Neil Hertz shared the following reflections on Robert Mankin.
When I met Robert 40 years ago, he was about to complete a doctoral degree in comparative literature at Yale. Or thought he was. He had written an elegant, probing, superbly original 150-page essay on the philosopher David Hume, and had submitted it to his committee, in, as they say, “partial fulfillment of the requirements for a degree,” (“Partial Fulfillment” being the eternal lot of the Graduate Student!) But Yale ruled that the essay was too short to qualify as a proper dissertation and Robert (who was mild-mannered but knew his own worth) told them to go to hell, and took off for Paris. So France, more precisely Danielle and Robert’s future colleagues and students and friends, have Yale’s obtuse fussiness, and Robert’s own strong will, courage, and sense of adventure, to thank for his presence in Paris all these many years. (Not, alas, as many as he—and we—would have liked.)
I would hear from him during that first period in France: he was teaching English to businessmen; he was writing poetry; he had met Danielle; they had had a child, Emile; they were keeping bees near Marseille, where Danielle was teaching; they were fixing up an old farmhouse in Italy. To my envious ears they had together invented what sounded like a complicated, exhausting but wonderfully gratifying life. To hell with Yale, indeed!

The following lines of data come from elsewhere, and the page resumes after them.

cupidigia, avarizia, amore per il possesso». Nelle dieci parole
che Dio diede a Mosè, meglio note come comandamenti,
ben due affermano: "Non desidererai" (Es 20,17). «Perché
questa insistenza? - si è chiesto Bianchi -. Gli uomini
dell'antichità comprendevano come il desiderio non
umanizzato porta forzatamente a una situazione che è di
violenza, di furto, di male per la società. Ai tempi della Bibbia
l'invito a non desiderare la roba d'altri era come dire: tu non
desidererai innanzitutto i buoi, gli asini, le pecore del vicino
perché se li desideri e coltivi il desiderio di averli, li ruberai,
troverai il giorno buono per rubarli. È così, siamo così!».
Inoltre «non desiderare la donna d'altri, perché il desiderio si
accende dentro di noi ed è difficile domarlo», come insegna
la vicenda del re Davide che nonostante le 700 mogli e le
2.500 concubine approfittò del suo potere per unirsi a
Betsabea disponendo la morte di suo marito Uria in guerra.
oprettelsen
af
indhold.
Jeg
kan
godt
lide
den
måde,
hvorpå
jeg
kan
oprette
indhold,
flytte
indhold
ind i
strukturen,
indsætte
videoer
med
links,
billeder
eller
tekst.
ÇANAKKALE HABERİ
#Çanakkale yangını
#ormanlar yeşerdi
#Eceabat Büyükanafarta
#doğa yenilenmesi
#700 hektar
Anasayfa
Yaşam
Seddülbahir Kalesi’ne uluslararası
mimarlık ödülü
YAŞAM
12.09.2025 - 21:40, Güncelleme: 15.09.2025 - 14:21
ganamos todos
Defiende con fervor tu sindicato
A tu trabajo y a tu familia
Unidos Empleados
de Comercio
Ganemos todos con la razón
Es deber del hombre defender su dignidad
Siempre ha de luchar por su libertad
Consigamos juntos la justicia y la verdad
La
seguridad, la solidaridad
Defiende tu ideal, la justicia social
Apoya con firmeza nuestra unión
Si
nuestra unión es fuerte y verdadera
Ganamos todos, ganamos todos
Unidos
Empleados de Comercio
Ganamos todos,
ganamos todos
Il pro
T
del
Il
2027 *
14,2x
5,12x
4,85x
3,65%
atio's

And then Robert decided he wanted to do more serious teaching and research and would need a doctorate after all. Before transferring to Yale, he had spent a year at the Johns Hopkins Humanities Center, which is where I had begun to teach in the early ‘80s. He wrote and asked if Hopkins would be willing to take him on as a doctoral candidate. My colleagues in the Humanities Center were
delighted to have him back, and Robert and Danielle and Emile came to Baltimore for a few years, while he wrote another dissertation, this time on Edward Gibbon. We saw more of each other then, talked more—about the city, about politics, about academic life—and I remember his quiet voice, the wrinkles of amusement around those pale blue eyes, and his energy. I have a photo somewhere of a children’s party in the little park behind his row house and mine, somebody’s birthday, I think. Robert had put on a funny hat, a sort of droopy bonnet de la Liberté and he is leading Emile and a bunch of neighbor kids in a race around and around a fountain, veering and twirling. Robert en tant que père.
But what was he going to do with his PhD? Teach in France? In the States? He had dossiers sent to universities in both countries. He got a call once, from a department secretary in Poitiers, proposing an interview. Robert looked at the clock: it was 3 a.m in Baltimore. “Do you know what time it is here?” he asked. “Oui, je sais bien,” she replied, unfazed. Robert took pleasure in reporting stories like that of his life on both sides of the Atlantic.
As you know, he wound up teaching in France, first at Arles, to be close to Danielle’s school in Marseilles, then in Paris, which involved semi-weekly commutes on the Paris-Lyon-Marseilles TGV until Danielle secured a position in Paris. I recall a funny short text of Robert’s about quiet-car behavior on the trains, another about encounters, when driving south, with the newly installed traffic circles. He remained a shrewd observer of his adopted society. Watching him, on my occasional visits, briskly making his way around Paris, introducing his friends to Marseilles, or to the hills along the Mediterranean coast, was a delight.
François and others can say much more than I about Robert’s work at the University and at the Fondation. I can, however, supply a final image of him from his tenure, on the rue Charles V, as chair of his section. Here he is, an American in Paris, recognized for his talents, literary and administrative, coolly and competently at work. And very much at home. Sort of. (Which is the way he wanted it, the admirable life that, with Danielle’s help, he had created from scratch).
-Neil Hertz
(Robert Mankin at Institut Charles V during his tenure as director of the UFR Études anglophones).